**Texto de referencia**

········

La rebelión estalló el 24 de diciembre de 1568 en las Alpujarras granadinas y fue sofocada alrededor de 1570, tras intensos combates y operaciones de represión.
¿Quién fue Aben Humeya y qué papel desempeñó?
Aben Humeya era el nombre adoptado por Hernando de Córdoba y Valor, líder morisco elegido como cabeza del levantamiento. Representaba simbólicamente la continuidad con los antiguos emires granadinos y organizó acciones militares y administrativas en la zona rebelde.
¿Por qué los moriscos se levantaron contra Felipe II?
El levantamiento fue una respuesta a las medidas impuestas por Felipe II, como la prohibición de la lengua árabe, la imposición de costumbres católicas y la restricción de rituales islámicos, consideradas amenazas directas a su identidad religiosa y cultural.
¿Qué papel tuvo don Juan de Austria en la represión de la revuelta?
Felipe II nombró a su medio hermano don Juan de Austria como comandante militar en 1569. Bajo su mando, se reorganizaron las tropas, se planificaron campañas sistemáticas y se aplicaron estrategias de control territorial que terminaron derrotando los focos de resistencia morisca.

········

**Datos mostrados**

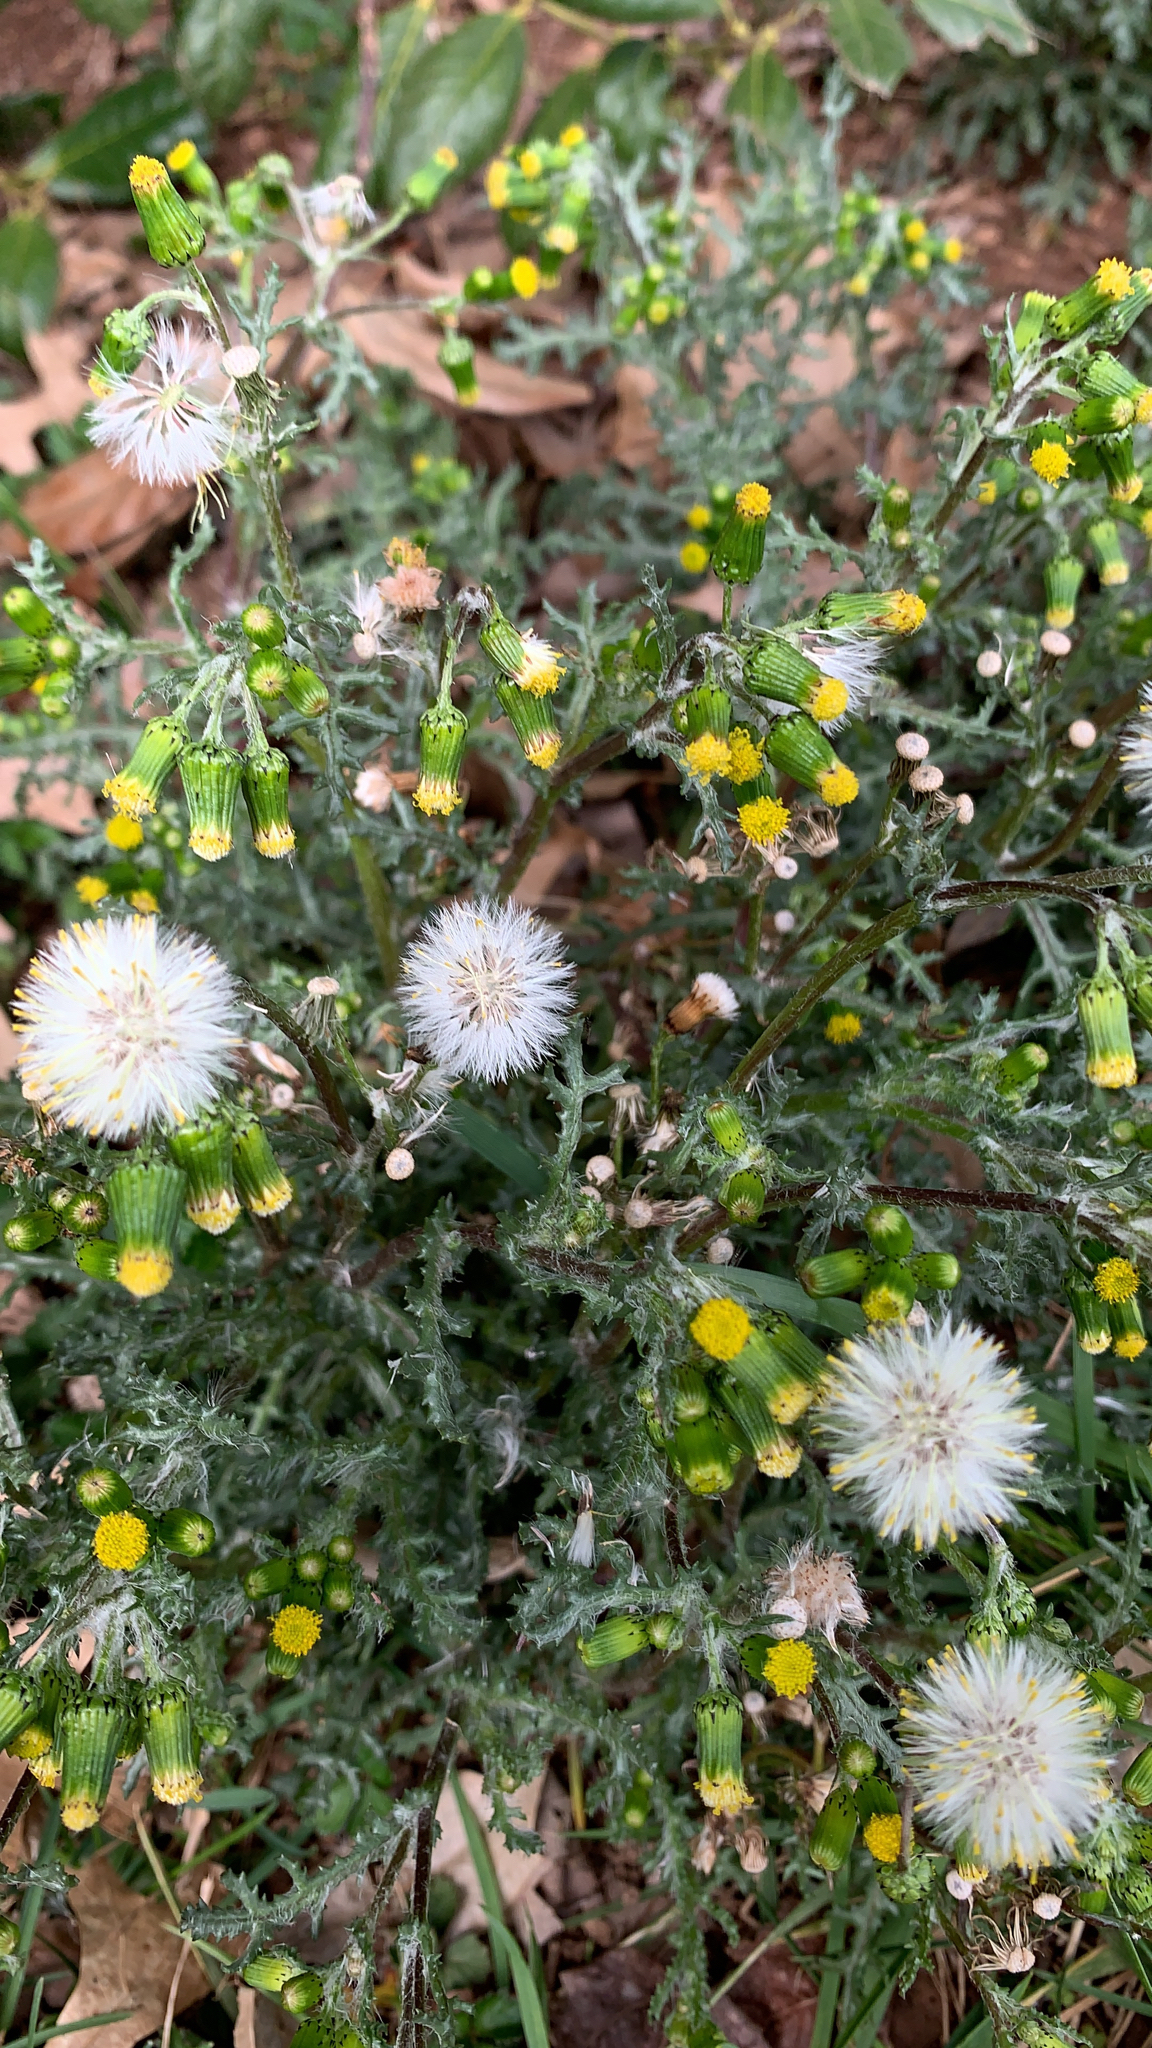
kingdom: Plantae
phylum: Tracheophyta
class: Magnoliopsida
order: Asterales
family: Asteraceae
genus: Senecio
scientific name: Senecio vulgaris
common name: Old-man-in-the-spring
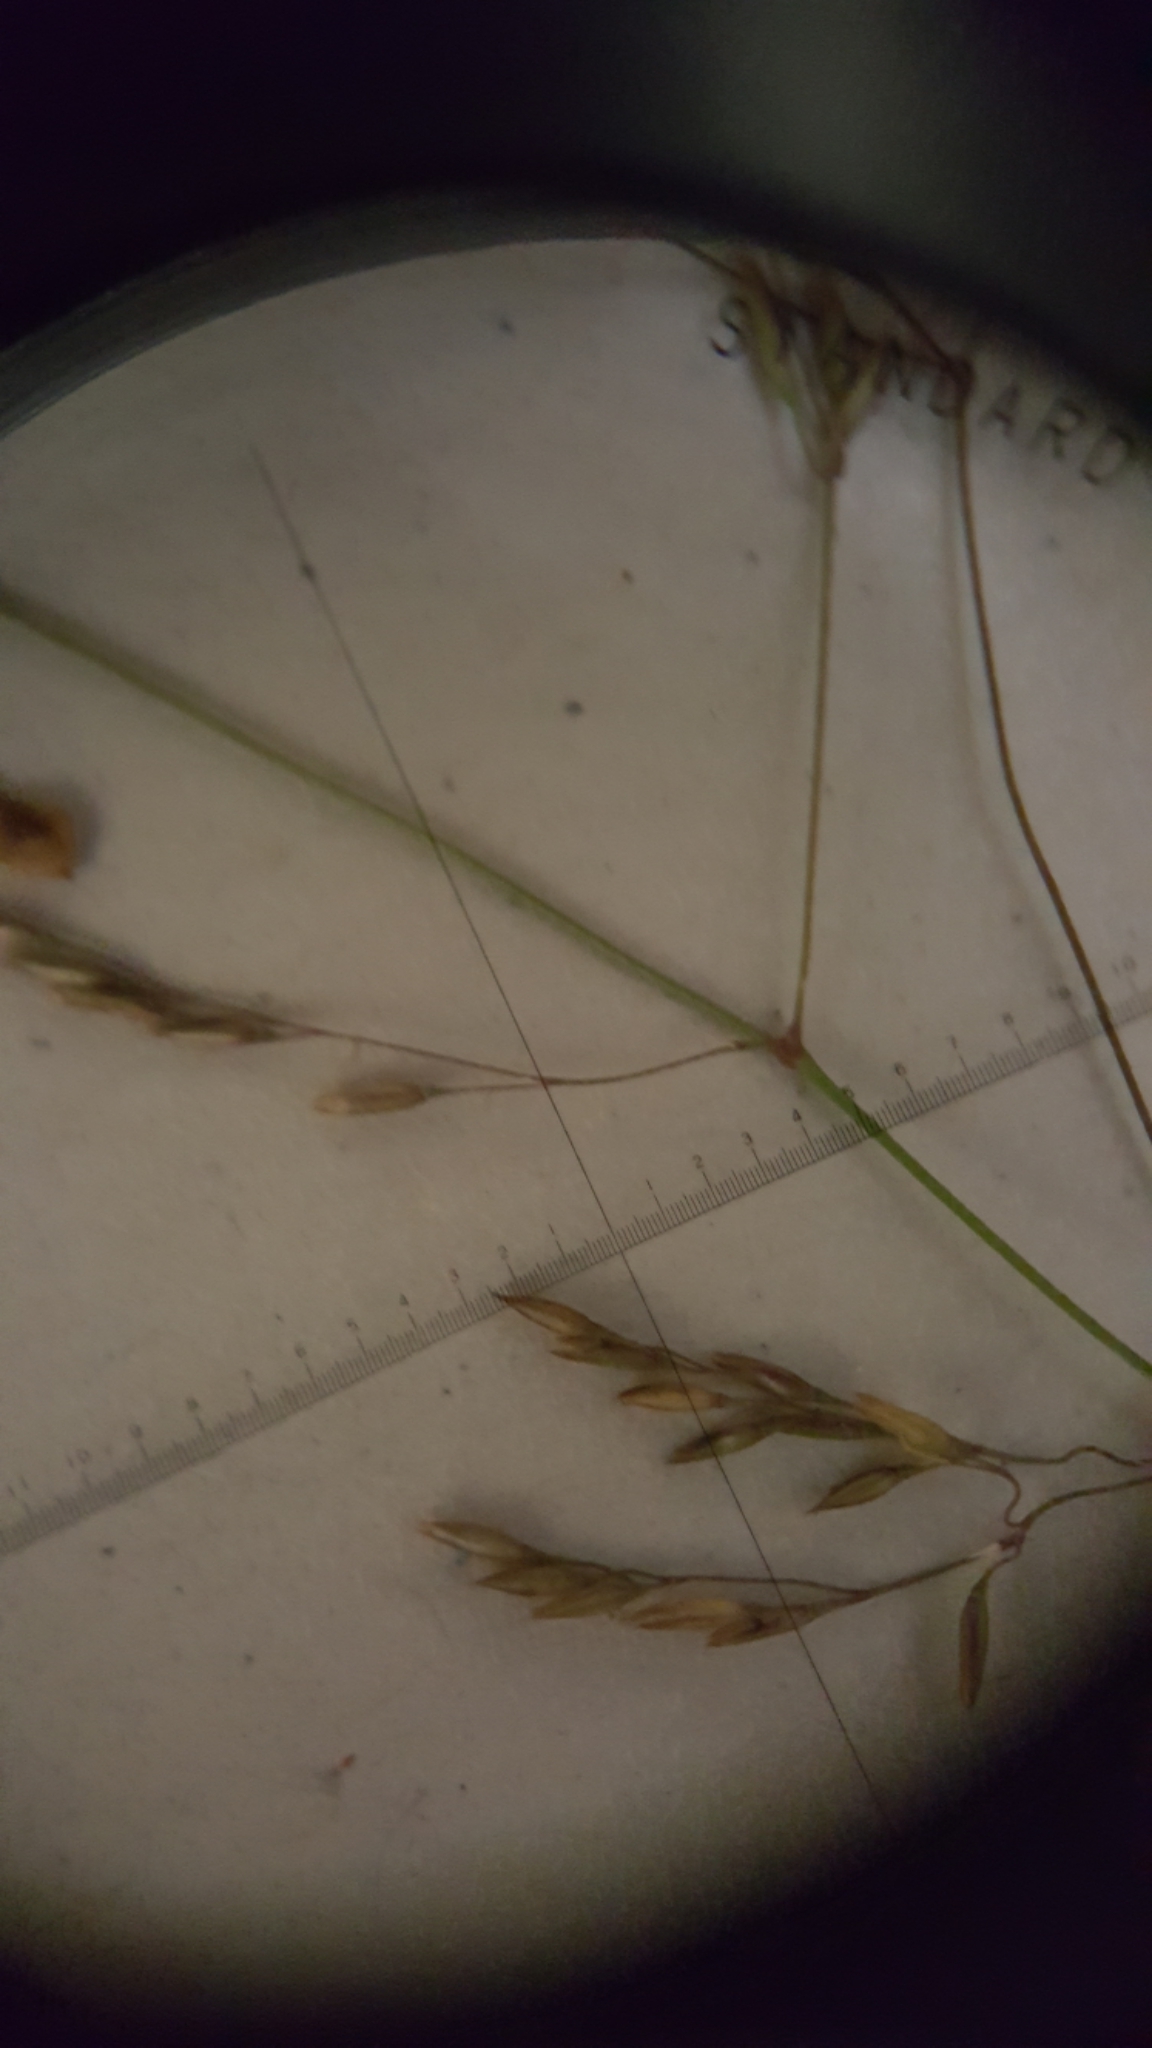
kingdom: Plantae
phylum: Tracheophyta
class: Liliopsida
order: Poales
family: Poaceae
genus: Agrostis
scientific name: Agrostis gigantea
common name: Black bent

········

**Instrucciones de trabajo**
**1)** Según el texto sobre la rebelión de las Alpujarras, ¿en qué fecha estalló el levantamiento?
**2)** Por favor, explica en una a tres oraciones por qué se levantaron los moriscos contra Felipe II, de acuerdo con el texto sobre la rebelión de las Alpujarras.

**Resultados esperados**
**1)** El 24 de diciembre de 1568.

**2)** Se levantaron en respuesta a las medidas que impuso Felipe II: la prohibición de la lengua árabe, la imposición de costumbres católicas y la restricción de rituales islámicos. Los moriscos consideraban estas medidas amenazas directas a su identidad religiosa y cultural.